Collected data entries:
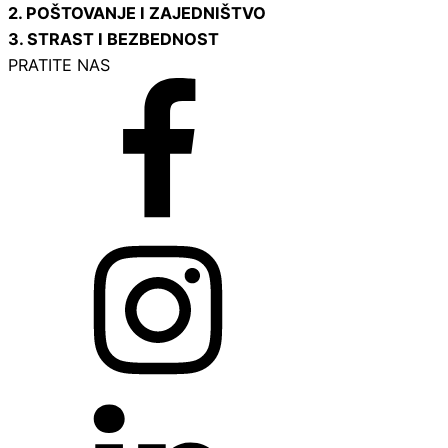
2. POŠTOVANJE I ZAJEDNIŠTVO
3. STRAST I BEZBEDNOST
PRATITE NAS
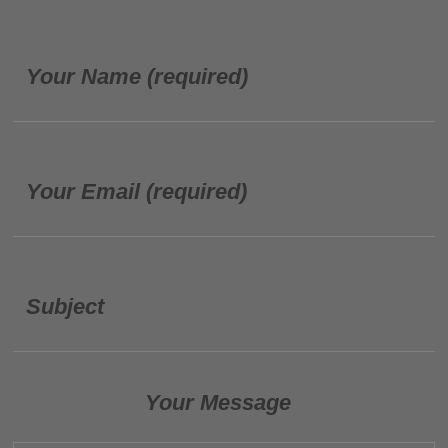
Your Name (required)
Your Email (required)
Subject
Your Message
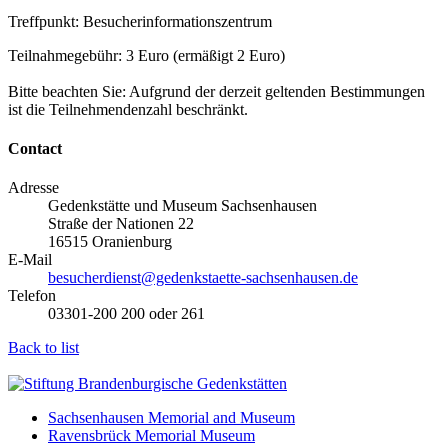
Treffpunkt: Besucherinformationszentrum
Teilnahmegebühr: 3 Euro (ermäßigt 2 Euro)
Bitte beachten Sie: Aufgrund der derzeit geltenden Bestimmungen
ist die Teilnehmendenzahl beschränkt.
Contact
Adresse
Gedenkstätte und Museum Sachsenhausen
Straße der Nationen 22
16515 Oranienburg
E-Mail
besucherdienst@gedenkstaette-sachsenhausen.de
Telefon
03301-200 200 oder 261
Back to list
Sachsenhausen Memorial and Museum
Ravensbrück Memorial Museum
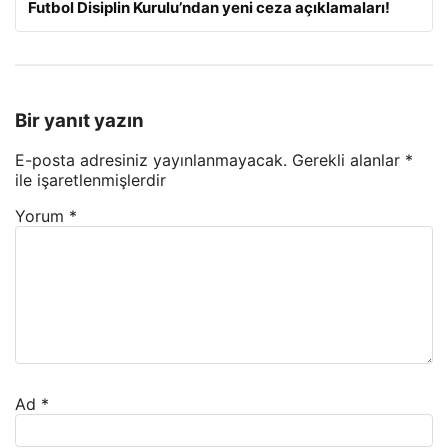
Futbol Disiplin Kurulu’ndan yeni ceza açıklamaları!
Bir yanıt yazın
E-posta adresiniz yayınlanmayacak.
Gerekli alanlar
*
ile işaretlenmişlerdir
Yorum
*
Ad
*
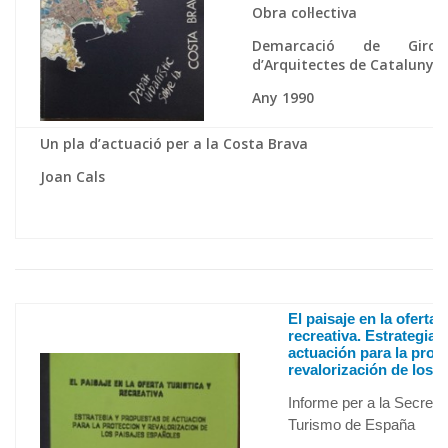
Obra col·lectiva
Demarcació de Giron
d’Arquitectes de Catalunya
Any 1990
Un pla d’actuació per a la Costa Brava
Joan Cals
El paisaje en la oferta t
recreativa. Estrategia 
actuación para la prot
revalorización de los 
Informe per a la Secreta
Turismo de España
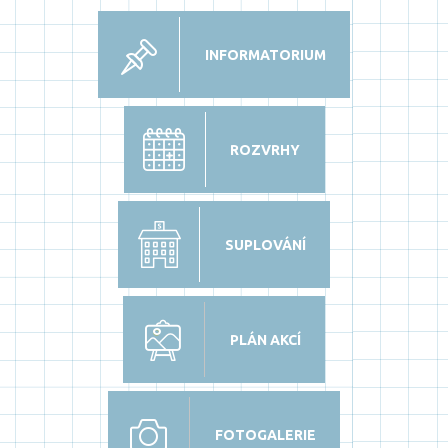
INFORMATORIUM
ROZVRHY
SUPLOVÁNÍ
PLÁN AKCÍ
FOTOGALERIE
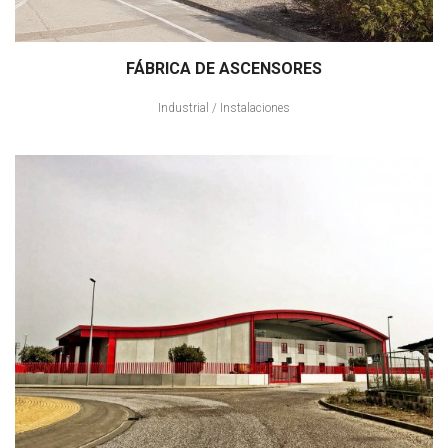
FÁBRICA DE ASCENSORES
Industrial
/
Instalaciones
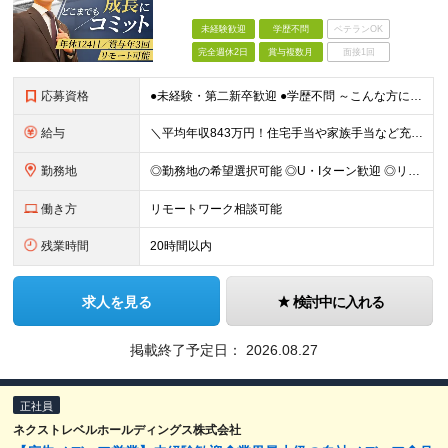
未経験歓迎
学歴不問
ベテランOK
完全週休2日
賞与複数月
面接1回
応募資格
●未経験・第二新卒歓迎 ●学歴不問 ～こんな方にピッタリ～ ・一生モノの専門スキルを身につけたい方 ・自身の市場価値を高めたい方 ・チームで協力しながら業務に取り組みたい方 ・目標に向かって仕事に取
給与
＼平均年収843万円！住宅手当や家族手当など充実した福利厚生／ 月給25万円〜40万円＋賞与年2回＋決算賞与 ■住宅手当について ・東京本社勤務／月6万6000円 ・大阪本社勤務／月4万4000円
勤務地
◎勤務地の希望選択可能 ◎U・Iターン歓迎 ◎リモートワーク相談可能 ＜下記いずれかでの勤務です＞ ■大阪本社 大阪府吹田市江坂町1-23-38 F&Mビル ■東京本社 東京都中央区京橋1-2-5
働き方
リモートワーク相談可能
残業時間
20時間以内
求人を見る
検討中に入れる
掲載終了予定日：
2026.08.27
正社員
ネクストレベルホールディングス株式会社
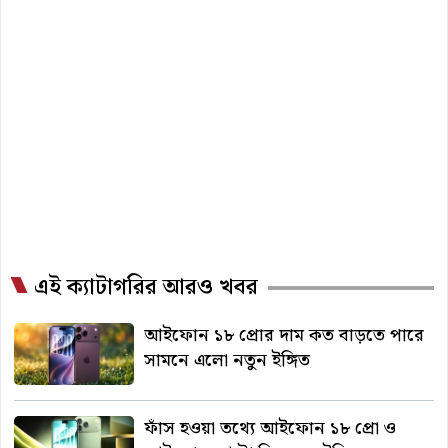
এই ক্যাটাগরির আরও খবর
আইফোন ১৮ প্রোর দাম কত বাড়তে পারে
সামনে এলো নতুন ইঙ্গিত
ফাঁস হওয়া তথ্যে আইফোন ১৮ প্রো ও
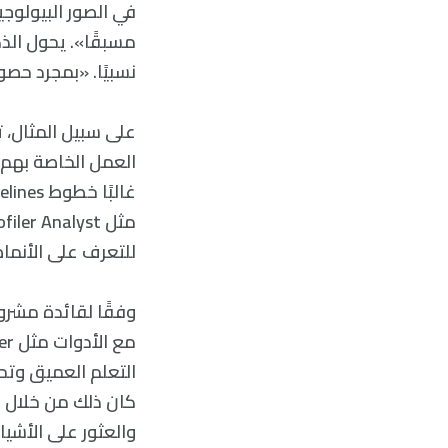
في الصور البيولوجي
مسبقًا». يحول الذ
نسبيًا. «بمجرد حصو
العمل الخاصة بهم 
للتعرف على الأنماط
التعلم العميق وتحل
كان ذلك من خلال ا
والعثور على الأشي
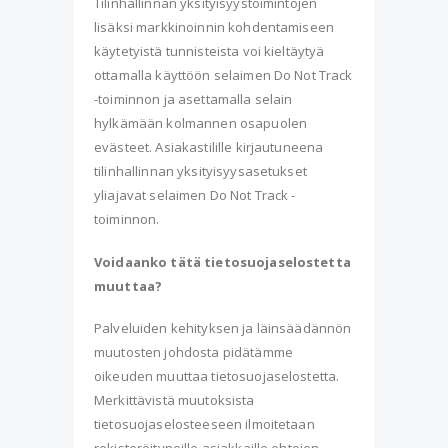
Tilinhallinnan yksityisyystoimintojen
lisäksi markkinoinnin kohdentamiseen
käytetyistä tunnisteista voi kieltäytyä
ottamalla käyttöön selaimen Do Not Track
-toiminnon ja asettamalla selain
hylkämään kolmannen osapuolen
evästeet. Asiakastilille kirjautuneena
tilinhallinnan yksityisyysasetukset
yliajavat selaimen Do Not Track -
toiminnon.
Voidaanko tätä tietosuojaselostetta
muuttaa?
Palveluiden kehityksen ja läinsäädännön
muutosten johdosta pidätämme
oikeuden muuttaa tietosuojaselostetta.
Merkittävistä muutoksista
tietosuojaselosteeseen ilmoitetaan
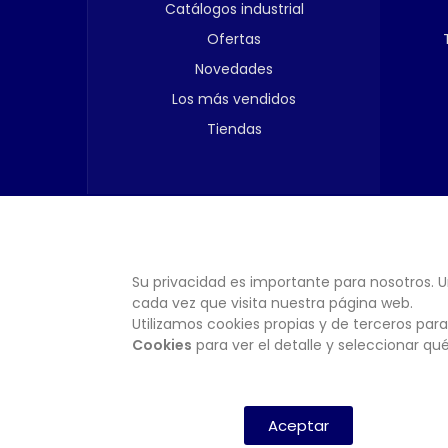
Catálogos industrial
Ofertas
Novedades
Los más vendidos
Tiendas
Su privacidad es importante para nosotros. U
cada vez que visita nuestra página web.
Utilizamos cookies propias y de terceros para
Cookies
para ver el detalle y seleccionar q
Aceptar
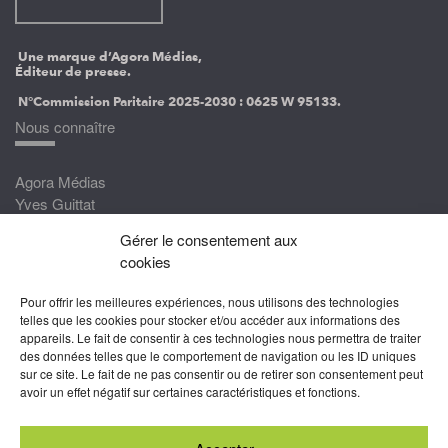
Une marque d’Agora Médias,
Éditeur de presse.
N°Commission Paritaire 2025-2030 :
0625 W 95133.
Nous connaître
Agora Médias
Yves Guittat
Gérer le consentement aux
Nous rejoindre
cookies
Devenez correspondant
Pour offrir les meilleures expériences, nous utilisons des technologies
Rejoignez nos experts
telles que les cookies pour stocker et/ou accéder aux informations des
appareils. Le fait de consentir à ces technologies nous permettra de traiter
Devenez Partenaire
des données telles que le comportement de navigation ou les ID uniques
sur ce site. Le fait de ne pas consentir ou de retirer son consentement peut
Nous suivre
avoir un effet négatif sur certaines caractéristiques et fonctions.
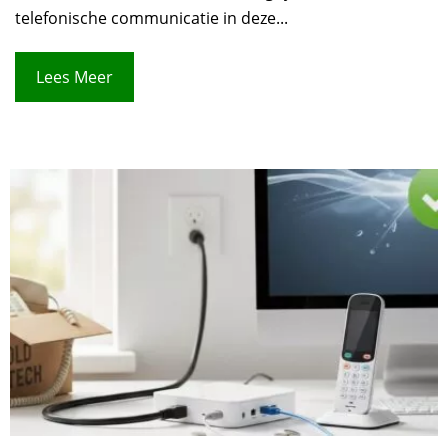
telefonische communicatie in deze...
Lees Meer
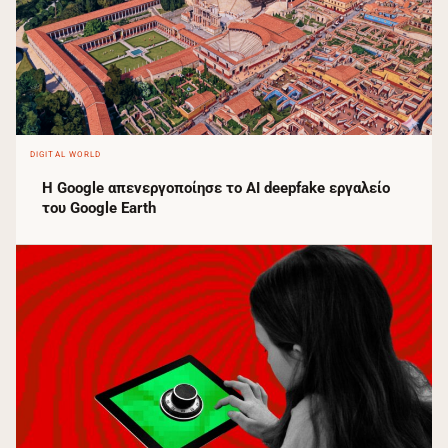
DIGITAL WORLD
Η Google απενεργοποίησε το AI deepfake εργαλείο
του Google Earth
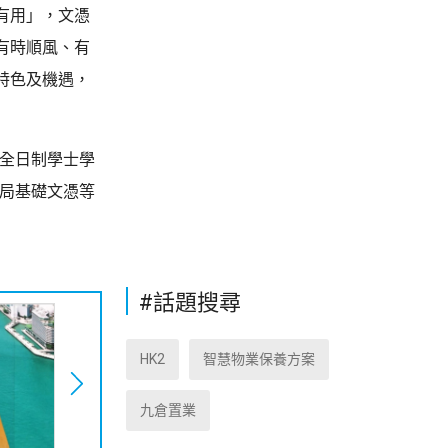
有用」，文憑
有時順風、有
特色及機遇，
的全日制學士學
訓局基礎文憑等
#話題搜尋
HK2
智慧物業保養方案
九倉置業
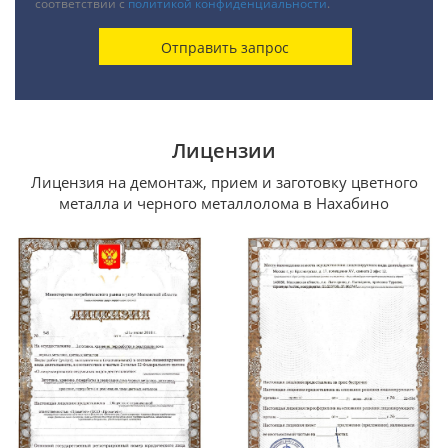
соответствии с
политикой конфиденциальности
.
Лицензии
Лицензия на демонтаж, прием и заготовку цветного
металла и черного металлолома в Нахабино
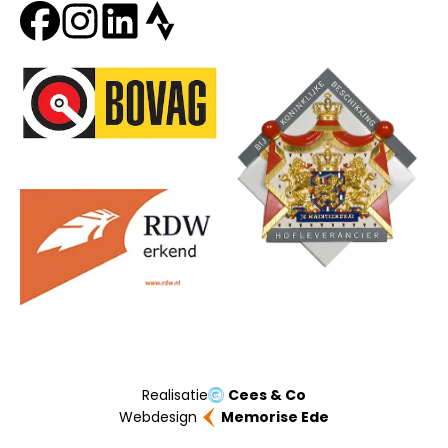
Onze partners
Realisatie
Cees & Co
Webdesign
Memorise Ede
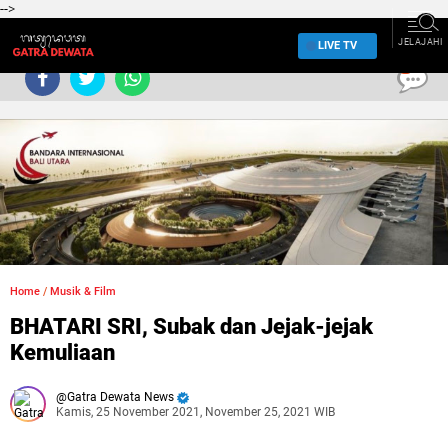
-->
JELAJAHI
LIVE TV
0
Home
/
Musik & Film
BHATARI SRI, Subak dan Jejak-jejak
Kemuliaan
Gatra Dewata News
Kamis, 25 November 2021, November 25, 2021 WIB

● **Work instructions**:
Every entry must be reproduced exactly, with the images left out.

● **Response to this task**:
2. POŠTOVANJE I ZAJEDNIŠTVO
3. STRAST I BEZBEDNOST
PRATITE NAS
Your Name (required)
Your Email (required)
Subject
Your Message
Treffpunkt: Besucherinformationszentrum
Teilnahmegebühr: 3 Euro (ermäßigt 2 Euro)
Bitte beachten Sie: Aufgrund der derzeit geltenden Bestimmungen
ist die Teilnehmendenzahl beschränkt.
Contact
Adresse
Gedenkstätte und Museum Sachsenhausen
Straße der Nationen 22
16515 Oranienburg
E-Mail
besucherdienst@gedenkstaette-sachsenhausen.de
Telefon
03301-200 200 oder 261
Back to list
Sachsenhausen Memorial and Museum
Ravensbrück Memorial Museum
Futbol Disiplin Kurulu’ndan yeni ceza açıklamaları!
Bir yanıt yazın
E-posta adresiniz yayınlanmayacak.
Gerekli alanlar
*
ile işaretlenmişlerdir
Yorum
*
Ad
*
Obra col·lectiva
Demarcació de Giron
d’Arquitectes de Catalunya
Any 1990
Un pla d’actuació per a la Costa Brava
Joan Cals
El paisaje en la oferta t
recreativa. Estrategia 
actuación para la prot
revalorización de los 
Informe per a la Secreta
Turismo de España
INFORMATORIUM
ROZVRHY
SUPLOVÁNÍ
PLÁN AKCÍ
FOTOGALERIE
FÁBRICA DE ASCENSORES
Industrial
/
Instalaciones
未経験歓迎
学歴不問
ベテランOK
完全週休2日
賞与複数月
面接1回
応募資格
●未経験・第二新卒歓迎 ●学歴不問 ～こんな方にピッタリ～ ・一生モノの専門スキルを身につけたい方 ・自身の市場価値を高めたい方 ・チームで協力しながら業務に取り組みたい方 ・目標に向かって仕事に取
給与
＼平均年収843万円！住宅手当や家族手当など充実した福利厚生／ 月給25万円〜40万円＋賞与年2回＋決算賞与 ■住宅手当について ・東京本社勤務／月6万6000円 ・大阪本社勤務／月4万4000円
勤務地
◎勤務地の希望選択可能 ◎U・Iターン歓迎 ◎リモートワーク相談可能 ＜下記いずれかでの勤務です＞ ■大阪本社 大阪府吹田市江坂町1-23-38 F&Mビル ■東京本社 東京都中央区京橋1-2-5
働き方
リモートワーク相談可能
残業時間
20時間以内
求人を見る
検討中に入れる
掲載終了予定日：
2026.08.27
正社員
ネクストレベルホールディングス株式会社
এই ক্যাটাগরির আরও খবর
আইফোন ১৮ প্রোর দাম কত বাড়তে পারে
সামনে এলো নতুন ইঙ্গিত
ফাঁস হওয়া তথ্যে আইফোন ১৮ প্রো ও
في الصور البيولوجي
مسبقًا». يحول الذ
نسبيًا. «بمجرد حصو
العمل الخاصة بهم 
للتعرف على الأنماط
التعلم العميق وتحل
كان ذلك من خلال ا
والعثور على الأشي
Tilinhallinnan yksityisyystoimintojen
lisäksi markkinoinnin kohdentamiseen
käytetyistä tunnisteista voi kieltäytyä
ottamalla käyttöön selaimen Do Not Track
-toiminnon ja asettamalla selain
hylkämään kolmannen osapuolen
evästeet. Asiakastilille kirjautuneena
tilinhallinnan yksityisyysasetukset
yliajavat selaimen Do Not Track -
toiminnon.
Voidaanko tätä tietosuojaselostetta
muuttaa?
Palveluiden kehityksen ja läinsäädännön
muutosten johdosta pidätämme
oikeuden muuttaa tietosuojaselostetta.
Merkittävistä muutoksista
tietosuojaselosteeseen ilmoitetaan
Catálogos industrial
Ofertas
Novedades
Los más vendidos
Tiendas
Su privacidad es importante para nosotros. U
cada vez que visita nuestra página web.
Utilizamos cookies propias y de terceros para
Cookies
para ver el detalle y seleccionar q
Aceptar
Une marque d’Agora Médias,
Éditeur de presse.
N°Commission Paritaire 2025-2030 :
0625 W 95133.
Nous connaître
Agora Médias
Yves Guittat
Gérer le consentement aux
Nous rejoindre
cookies
Devenez correspondant
Pour offrir les meilleures expériences, nous utilisons des technologies
Rejoignez nos experts
telles que les cookies pour stocker et/ou accéder aux informations des
appareils. Le fait de consentir à ces technologies nous permettra de traiter
Devenez Partenaire
des données telles que le comportement de navigation ou les ID uniques
sur ce site. Le fait de ne pas consentir ou de retirer son consentement peut
Nous suivre
avoir un effet négatif sur certaines caractéristiques et fonctions.
telefonische communicatie in deze...
Lees Meer
DIGITAL WORLD
Η Google απενεργοποίησε το AI deepfake εργαλείο
του Google Earth
有用」，文憑
有時順風、有
特色及機遇，
的全日制學士學
訓局基礎文憑等
#話題搜尋
HK2
智慧物業保養方案
九倉置業
соответствии с
политикой конфиденциальности
.
Лицензии
Лицензия на демонтаж, прием и заготовку цветного
металла и черного металлолома в Нахабино
Onze partners
Realisatie
Cees & Co
Webdesign
Memorise Ede
-->
JELAJAHI
LIVE TV
0
Home
/
Musik & Film
BHATARI SRI, Subak dan Jejak-jejak
Kemuliaan
Gatra Dewata News
Kamis, 25 November 2021, November 25, 2021 WIB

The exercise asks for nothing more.